┌─ Textauszug

Waffenlieferungen an die Kurden im Irak

"Das ist ein Akt unmittelbarer Notwehr"

Peschmerga Einheiten machen sich auf, um gegen IS in Stellung zu gehen.
Katholischer Laientheologe Garstecki: Waffenlieferungen sind momentan legitim. © Sebastian Backhaus, dpa
22.09.2014
Waffenlieferungen an die Kurden im Irak seien ein legitimes Mittel, da derzeit nur die kurdischen Peschmerga den von den IS-Milizen verfolgten Minderheiten helfen, sagt der katholische Friedensethiker Joachim Garstecki. Es gebe eine Solidaritätspflicht gegenüber den hilflosen Opfern von Gewalt.
Dieter Kassel: Heute beginnt in Fulda die Herbstvollversammlung der Deutschen Bischofskonferenz und neben den katholischen, deutschen Bischöfen wird auch Shimoun Nona dabei sein, der Erzbischof von Mossul. Nicht nur deshalb wird in Fulda die Einstellung der katholischen Kirche in Deutschland zum Vormarsch der Terrororganisation IS im Mittelpunkt stehen.
Es gibt dazu zwar schon eine Erklärung des Ständigen Rates der Bischofskonferenz, aber die ist ebenso ausführlich wie unkonkret. Etwas konkreter wollen wir deshalb jetzt über die Frage nach Krieg und Frieden aus katholischer Sicht mit Joachim Garstecki reden. Er ist katholischer Friedensethiker, Theologe und war von 1991 bis 2000 Generalsekretär der deutschen Sektion von Pax Christi. Schönen guten Morgen, Herr Garstecki!
Joachim Garstecki: Guten Morgen, Herr Kassel!

└─

Fragen zum Text:
A. Fasse den Textauszug über Waffenlieferungen an die Kurden im Irak in zwei Sätzen zusammen.
B. Setze den Textauszug über Waffenlieferungen an die Kurden im Irak nach dem letzten gezeigten Satz fort.

┌─ Vorliegende Angaben

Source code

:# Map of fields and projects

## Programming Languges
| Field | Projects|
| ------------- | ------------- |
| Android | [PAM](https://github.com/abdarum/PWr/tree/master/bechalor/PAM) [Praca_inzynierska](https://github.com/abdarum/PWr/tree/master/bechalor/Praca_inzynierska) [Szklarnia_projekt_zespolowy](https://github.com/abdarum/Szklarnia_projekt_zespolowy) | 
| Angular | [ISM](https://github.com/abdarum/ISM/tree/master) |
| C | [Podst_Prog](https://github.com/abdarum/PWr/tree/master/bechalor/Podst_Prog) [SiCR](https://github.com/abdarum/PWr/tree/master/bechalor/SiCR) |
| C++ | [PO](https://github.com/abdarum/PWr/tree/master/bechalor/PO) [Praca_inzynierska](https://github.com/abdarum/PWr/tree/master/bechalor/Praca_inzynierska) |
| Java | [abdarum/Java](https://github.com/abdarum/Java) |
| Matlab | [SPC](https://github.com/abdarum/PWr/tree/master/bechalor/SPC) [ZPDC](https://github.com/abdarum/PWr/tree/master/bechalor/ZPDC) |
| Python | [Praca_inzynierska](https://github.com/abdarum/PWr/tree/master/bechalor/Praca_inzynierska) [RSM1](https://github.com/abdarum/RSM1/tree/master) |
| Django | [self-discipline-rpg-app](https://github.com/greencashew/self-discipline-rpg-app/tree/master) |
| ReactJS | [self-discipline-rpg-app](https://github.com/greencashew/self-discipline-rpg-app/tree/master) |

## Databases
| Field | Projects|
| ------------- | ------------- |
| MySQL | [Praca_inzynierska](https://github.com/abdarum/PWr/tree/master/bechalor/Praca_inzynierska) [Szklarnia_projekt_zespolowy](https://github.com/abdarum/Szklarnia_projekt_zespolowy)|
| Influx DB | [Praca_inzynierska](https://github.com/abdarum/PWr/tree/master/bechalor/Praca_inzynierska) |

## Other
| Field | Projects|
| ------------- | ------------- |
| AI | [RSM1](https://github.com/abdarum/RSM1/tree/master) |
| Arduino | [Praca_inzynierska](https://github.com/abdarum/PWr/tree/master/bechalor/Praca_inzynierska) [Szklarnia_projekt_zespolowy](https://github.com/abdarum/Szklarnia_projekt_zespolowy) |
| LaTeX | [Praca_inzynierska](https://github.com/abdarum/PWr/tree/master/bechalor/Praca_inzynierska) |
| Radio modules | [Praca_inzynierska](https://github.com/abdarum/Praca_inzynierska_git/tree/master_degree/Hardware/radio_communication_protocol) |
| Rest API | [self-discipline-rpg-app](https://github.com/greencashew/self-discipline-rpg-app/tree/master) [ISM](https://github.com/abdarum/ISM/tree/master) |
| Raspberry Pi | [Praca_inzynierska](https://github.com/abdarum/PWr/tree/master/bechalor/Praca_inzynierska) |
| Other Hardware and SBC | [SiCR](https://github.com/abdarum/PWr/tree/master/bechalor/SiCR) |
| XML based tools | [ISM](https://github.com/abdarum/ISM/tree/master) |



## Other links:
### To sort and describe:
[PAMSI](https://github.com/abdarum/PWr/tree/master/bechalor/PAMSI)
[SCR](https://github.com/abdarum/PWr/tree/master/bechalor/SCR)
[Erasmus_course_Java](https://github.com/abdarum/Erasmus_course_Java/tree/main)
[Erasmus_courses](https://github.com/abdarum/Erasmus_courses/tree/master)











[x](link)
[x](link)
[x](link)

└─

Antworten:
A. Der katholische Friedensethiker Joachim Garstecki hält Waffenlieferungen an die Kurden im Irak für legitim, weil derzeit nur die Peschmerga den von den IS-Milizen verfolgten Minderheiten helfen, und sieht eine Solidaritätspflicht gegenüber den hilflosen Opfern von Gewalt. Dieter Kassel spricht mit ihm aus Anlass der Herbstvollversammlung der Deutschen Bischofskonferenz in Fulda, an der auch der Erzbischof von Mossul, Shimoun Nona, teilnimmt.

B.
Kassel: Das gerade erwähnte Papier des Ständigen Rats, das sagt – wenn ich das mal verkürzen darf, was man muss, es ist recht ausführlich – es sagt sinngemäß, die deutschen Bischöfe seien der Meinung, Waffenlieferungen dürften niemals ein selbstverständliches, unhinterfragtes Mittel sein, sie könnten aber in bestimmten Situationen auch nicht ausgeschlossen werden. Machen wir es doch bitte etwas konkreter: Sind deutsche Waffenlieferungen an die Kurden im Irak mit der katholischen Friedenslehre vereinbar?
Waffenlieferungen sind das letzte Mittel, können andererseits aber sogar ethisch geboten sein
Garstecki: Man muss unterscheiden zwischen dem Leitbild des gerechten Friedens, das die katholische Kirche teilt, und in diesem Leitbild sind Waffen als Mittel, Frieden zu schaffen, nur als äußerste Möglichkeit vorgesehen. Und wenn wir die Situation im Irak anschauen, müssen wir sagen: Das ist ein Akt unmittelbarer Notwehr. Es ist niemand anders da als die irakischen Kurden, die überhaupt noch die Möglichkeit haben, den verfolgten Minderheiten, von den IS-Milizen verfolgten Minderheiten wirksam zu helfen.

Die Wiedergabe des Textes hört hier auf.